Here's a list of all n with solutions up to 100 in case it helps: 2, 4, 5, 8, 10, 13, 14, 17, 18, 20, 22, 25, 26, 28, 29, 32, 34, 37, 38, 40, 41, 44, 45, 49, 50, 52, 53, 54, 58, 61, 62, 64, 65, 68, 70, 72, 73, 74, 76, 77, 80, 82, 85, 88, 89, 90, 92, 94, 97, 98, 100

EDIT #2:
My program just finished checking up to n = 1,000,000. From n = 100,000 to 1,000,000 the percentage of numbers with solutions stays between 50.7% and 51.6%. It's getting further from 50%, so I'm starting to doubt my conjecture is true.

If anyone wants to run the program themselves, here's a link to txt version of it:

https://www.dropbox.com/scl/fi/kb2p277sa6d29ieeedigk/mathprogram.txt?rlkey=sr5su9zny13y75qg0b5k1v0g4&dl=0

It's written in Python. I don't have any formal programming education either. Just started teaching myself Python a few weeks ago, so I apologize if it's confusing or inefficient code. Also, the program will not make much sense unless you've read the section in the linked proof called "A Note on Searching For Satisfactory Triplets."

EDIT 3: There was a typo in my post. I said there are no solutions when N is 3 mod 6. I meant to write 6 mod 9. Sorry!

EDIT 4: There were also a couple typos in my PDF where I used < when I meant to write ≤, but I have corrected them. (Unfortunately, this somehow created some new typos. It must be an issue with the conversion from .doc to .pdf but I don't think it effects the clarity much.)

EDIT 5: Some errors in the proof were fixed, and a new link has been created. This one should be viewable by anyone.

EDIT 6: Refined the approximation of how many numbers (less than N for sufficiently large N) don't have solutions from 40% to 41.6%.

Best Answer

This is not a complete answer.

Let $C$ be the set of $n$ you are interested in, i.e. those expressible as $x^2 + y^2 + z^2 - xyz$ for positive integers $x,y,z$.

Main Observation: $C$ is A351723 on OEIS, minus possibly some square numbers(for example $9$).

A351723 is defined as integers of the form $x^2 + y^2 + z^2 + xyz$, where $x, y, z \geq 0$.

Claim: Any positive integers $n \in C$ lies in A351723.

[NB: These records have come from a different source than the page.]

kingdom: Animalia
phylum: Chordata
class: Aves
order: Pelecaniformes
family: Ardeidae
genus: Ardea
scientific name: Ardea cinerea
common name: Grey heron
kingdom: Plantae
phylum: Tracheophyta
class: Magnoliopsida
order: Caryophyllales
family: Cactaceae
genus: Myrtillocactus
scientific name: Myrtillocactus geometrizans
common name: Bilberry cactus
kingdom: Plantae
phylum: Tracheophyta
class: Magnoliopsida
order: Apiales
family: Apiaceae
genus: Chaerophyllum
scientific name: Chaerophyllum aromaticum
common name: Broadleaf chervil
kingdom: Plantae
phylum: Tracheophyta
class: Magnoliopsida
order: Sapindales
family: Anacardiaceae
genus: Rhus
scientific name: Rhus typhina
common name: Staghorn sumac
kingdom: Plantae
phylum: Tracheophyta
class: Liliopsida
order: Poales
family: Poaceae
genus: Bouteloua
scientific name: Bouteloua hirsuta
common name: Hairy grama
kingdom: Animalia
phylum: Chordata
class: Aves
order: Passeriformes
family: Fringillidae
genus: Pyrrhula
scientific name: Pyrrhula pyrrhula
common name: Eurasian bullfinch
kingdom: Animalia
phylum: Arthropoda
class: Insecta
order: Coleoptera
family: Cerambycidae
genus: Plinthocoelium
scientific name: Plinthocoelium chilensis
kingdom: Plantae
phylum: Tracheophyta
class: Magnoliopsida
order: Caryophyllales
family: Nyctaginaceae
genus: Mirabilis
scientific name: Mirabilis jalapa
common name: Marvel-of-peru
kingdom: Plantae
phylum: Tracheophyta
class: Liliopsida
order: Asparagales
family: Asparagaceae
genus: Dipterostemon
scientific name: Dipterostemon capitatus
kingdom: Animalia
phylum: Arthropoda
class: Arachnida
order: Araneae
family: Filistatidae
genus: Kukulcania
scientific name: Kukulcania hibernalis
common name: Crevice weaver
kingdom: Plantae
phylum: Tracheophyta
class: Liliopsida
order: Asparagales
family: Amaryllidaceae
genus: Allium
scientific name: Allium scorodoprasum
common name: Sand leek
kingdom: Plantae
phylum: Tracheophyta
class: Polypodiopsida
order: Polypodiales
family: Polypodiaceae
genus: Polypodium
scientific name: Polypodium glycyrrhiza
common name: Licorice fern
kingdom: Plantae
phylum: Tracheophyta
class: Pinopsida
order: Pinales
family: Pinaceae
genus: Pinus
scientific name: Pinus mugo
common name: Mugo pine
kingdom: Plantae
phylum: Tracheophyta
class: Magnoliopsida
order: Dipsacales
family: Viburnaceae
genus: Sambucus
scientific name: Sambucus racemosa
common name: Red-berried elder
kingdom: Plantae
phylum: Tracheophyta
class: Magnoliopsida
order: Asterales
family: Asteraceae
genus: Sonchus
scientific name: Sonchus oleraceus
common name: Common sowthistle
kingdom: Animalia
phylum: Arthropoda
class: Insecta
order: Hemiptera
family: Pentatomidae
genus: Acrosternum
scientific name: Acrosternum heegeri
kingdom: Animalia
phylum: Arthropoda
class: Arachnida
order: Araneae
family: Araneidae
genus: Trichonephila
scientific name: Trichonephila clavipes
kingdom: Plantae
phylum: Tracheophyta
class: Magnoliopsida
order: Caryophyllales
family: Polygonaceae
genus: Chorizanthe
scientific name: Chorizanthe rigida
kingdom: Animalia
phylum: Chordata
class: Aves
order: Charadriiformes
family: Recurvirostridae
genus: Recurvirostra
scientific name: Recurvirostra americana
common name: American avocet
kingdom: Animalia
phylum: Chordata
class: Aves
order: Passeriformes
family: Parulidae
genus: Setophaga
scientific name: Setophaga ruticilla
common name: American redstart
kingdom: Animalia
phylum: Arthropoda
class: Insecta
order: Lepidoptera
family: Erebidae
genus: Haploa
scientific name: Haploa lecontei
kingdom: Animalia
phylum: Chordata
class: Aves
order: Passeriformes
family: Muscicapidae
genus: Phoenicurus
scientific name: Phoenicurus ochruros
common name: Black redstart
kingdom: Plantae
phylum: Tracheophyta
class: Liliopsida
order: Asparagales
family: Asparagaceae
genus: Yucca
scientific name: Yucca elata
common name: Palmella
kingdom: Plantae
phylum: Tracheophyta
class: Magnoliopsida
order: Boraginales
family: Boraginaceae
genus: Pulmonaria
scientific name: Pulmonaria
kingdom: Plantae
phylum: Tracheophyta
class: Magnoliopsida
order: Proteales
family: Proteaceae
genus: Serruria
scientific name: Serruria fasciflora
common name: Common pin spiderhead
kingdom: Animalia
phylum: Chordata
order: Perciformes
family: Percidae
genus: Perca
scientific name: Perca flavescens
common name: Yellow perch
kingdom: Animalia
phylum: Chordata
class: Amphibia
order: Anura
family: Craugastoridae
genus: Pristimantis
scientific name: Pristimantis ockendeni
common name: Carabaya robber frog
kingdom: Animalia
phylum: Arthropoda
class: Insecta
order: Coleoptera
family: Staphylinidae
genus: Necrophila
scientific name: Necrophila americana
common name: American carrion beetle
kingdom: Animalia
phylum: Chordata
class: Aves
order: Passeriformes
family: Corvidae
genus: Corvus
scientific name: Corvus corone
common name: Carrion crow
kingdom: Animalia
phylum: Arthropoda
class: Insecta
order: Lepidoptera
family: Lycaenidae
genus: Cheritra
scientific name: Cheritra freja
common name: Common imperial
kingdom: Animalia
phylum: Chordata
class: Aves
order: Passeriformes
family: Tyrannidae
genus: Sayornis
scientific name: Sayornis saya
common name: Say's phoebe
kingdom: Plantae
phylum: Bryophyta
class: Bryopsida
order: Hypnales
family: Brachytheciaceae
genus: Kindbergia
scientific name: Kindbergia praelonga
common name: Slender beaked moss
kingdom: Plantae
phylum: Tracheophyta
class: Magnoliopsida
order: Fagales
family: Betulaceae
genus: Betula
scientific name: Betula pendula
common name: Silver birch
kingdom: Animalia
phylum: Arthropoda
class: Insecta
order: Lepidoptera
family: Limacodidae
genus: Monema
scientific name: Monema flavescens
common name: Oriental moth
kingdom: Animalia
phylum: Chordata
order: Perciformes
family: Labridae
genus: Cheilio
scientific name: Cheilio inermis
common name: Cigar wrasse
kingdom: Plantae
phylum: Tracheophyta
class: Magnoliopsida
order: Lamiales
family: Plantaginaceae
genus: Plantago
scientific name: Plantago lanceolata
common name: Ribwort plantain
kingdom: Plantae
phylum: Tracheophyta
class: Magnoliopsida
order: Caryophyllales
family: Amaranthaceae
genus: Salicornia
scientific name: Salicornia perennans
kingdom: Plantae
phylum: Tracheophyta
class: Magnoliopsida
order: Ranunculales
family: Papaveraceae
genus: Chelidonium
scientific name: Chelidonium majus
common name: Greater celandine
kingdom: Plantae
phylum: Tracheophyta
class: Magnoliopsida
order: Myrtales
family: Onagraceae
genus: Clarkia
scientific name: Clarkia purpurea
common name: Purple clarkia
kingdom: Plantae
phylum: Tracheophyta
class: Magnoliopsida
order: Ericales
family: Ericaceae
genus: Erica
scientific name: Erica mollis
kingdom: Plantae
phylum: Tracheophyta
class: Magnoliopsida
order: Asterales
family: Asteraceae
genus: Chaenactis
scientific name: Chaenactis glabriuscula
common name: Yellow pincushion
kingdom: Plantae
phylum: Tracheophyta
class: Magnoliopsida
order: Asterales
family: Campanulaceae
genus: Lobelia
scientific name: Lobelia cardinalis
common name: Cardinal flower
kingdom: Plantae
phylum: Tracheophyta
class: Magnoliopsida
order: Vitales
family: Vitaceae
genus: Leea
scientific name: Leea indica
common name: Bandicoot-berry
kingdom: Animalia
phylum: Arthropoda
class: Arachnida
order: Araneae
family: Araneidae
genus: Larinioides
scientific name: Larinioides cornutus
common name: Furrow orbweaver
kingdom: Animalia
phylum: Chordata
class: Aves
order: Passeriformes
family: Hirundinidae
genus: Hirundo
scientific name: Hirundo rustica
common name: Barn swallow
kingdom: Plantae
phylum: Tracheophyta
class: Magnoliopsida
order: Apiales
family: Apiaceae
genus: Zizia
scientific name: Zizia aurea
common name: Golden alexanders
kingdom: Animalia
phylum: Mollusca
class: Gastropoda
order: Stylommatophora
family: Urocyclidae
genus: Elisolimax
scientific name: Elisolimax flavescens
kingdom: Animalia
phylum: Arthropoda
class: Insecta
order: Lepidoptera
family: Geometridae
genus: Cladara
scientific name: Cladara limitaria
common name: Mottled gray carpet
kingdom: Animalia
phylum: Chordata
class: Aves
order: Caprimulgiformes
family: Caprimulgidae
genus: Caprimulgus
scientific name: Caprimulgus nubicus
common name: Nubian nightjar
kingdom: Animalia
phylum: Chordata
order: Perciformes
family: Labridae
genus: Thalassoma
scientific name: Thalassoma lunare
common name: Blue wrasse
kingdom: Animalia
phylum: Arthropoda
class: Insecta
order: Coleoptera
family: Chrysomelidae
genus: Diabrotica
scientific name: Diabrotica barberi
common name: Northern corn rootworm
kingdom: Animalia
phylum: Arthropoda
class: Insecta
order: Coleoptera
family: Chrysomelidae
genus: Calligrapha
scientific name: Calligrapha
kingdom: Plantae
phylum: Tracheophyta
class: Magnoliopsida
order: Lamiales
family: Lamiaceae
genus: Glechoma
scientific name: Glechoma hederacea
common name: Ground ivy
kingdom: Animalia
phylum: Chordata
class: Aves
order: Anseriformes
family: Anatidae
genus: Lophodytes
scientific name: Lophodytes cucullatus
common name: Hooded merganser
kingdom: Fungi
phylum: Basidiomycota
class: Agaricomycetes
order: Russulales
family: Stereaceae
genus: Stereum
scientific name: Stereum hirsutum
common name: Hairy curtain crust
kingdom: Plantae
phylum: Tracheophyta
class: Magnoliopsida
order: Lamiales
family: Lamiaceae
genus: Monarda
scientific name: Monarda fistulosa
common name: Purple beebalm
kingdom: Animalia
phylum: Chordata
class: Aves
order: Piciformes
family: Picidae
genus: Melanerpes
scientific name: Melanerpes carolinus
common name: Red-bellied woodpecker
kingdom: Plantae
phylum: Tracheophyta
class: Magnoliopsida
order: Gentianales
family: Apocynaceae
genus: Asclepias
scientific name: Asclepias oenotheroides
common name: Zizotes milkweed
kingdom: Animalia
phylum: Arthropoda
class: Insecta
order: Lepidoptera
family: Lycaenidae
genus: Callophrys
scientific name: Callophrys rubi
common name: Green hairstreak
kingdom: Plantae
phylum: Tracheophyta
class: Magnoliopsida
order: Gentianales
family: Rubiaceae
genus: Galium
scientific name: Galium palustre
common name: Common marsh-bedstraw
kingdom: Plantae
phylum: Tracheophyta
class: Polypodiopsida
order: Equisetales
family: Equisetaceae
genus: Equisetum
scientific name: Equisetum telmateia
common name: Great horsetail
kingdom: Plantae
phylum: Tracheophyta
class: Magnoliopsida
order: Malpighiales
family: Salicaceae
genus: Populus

Proof: Suppose $n = x^2 + y^2 + z^2 - xyz$ where $x,y,z$ are positive integers. You have correctly shown that there is such a solution with $y^2 + z^2 \leq n$. Therefore, we can write $$n = x_1^2 + y^2 + z^2 + x_1 yz$$ with $x_1 = x - yz \geq 0$.

Similarly, one can prove that

Claim: Any non-square positive integer $n$ in A351723 lies in $C$.

Proof: If $n = x^2 + y^2 + z^2 + xyz$ and $n$ is not a square, then at least two of $x,y,z$ are non-zero. Say $y, z \neq 0$. Then we can write $$n = x_2^2 + y^2 + z^2 - x_2 yz$$ where $x_2 = x + yz$. Observe that $x_2, y, z$ are all positive integers.

In the comment section of A351723, Zhiwei Sun has conjectured that

Conjecture: If $a_n$ is the $n$-th term of A351723, then $a_n < 2n$.

which, if true, would imply your conjecture that the density of $C$ is at least $50\%$. So in a sense, you have recovered a conjecture made by a mathematician less than a year ago.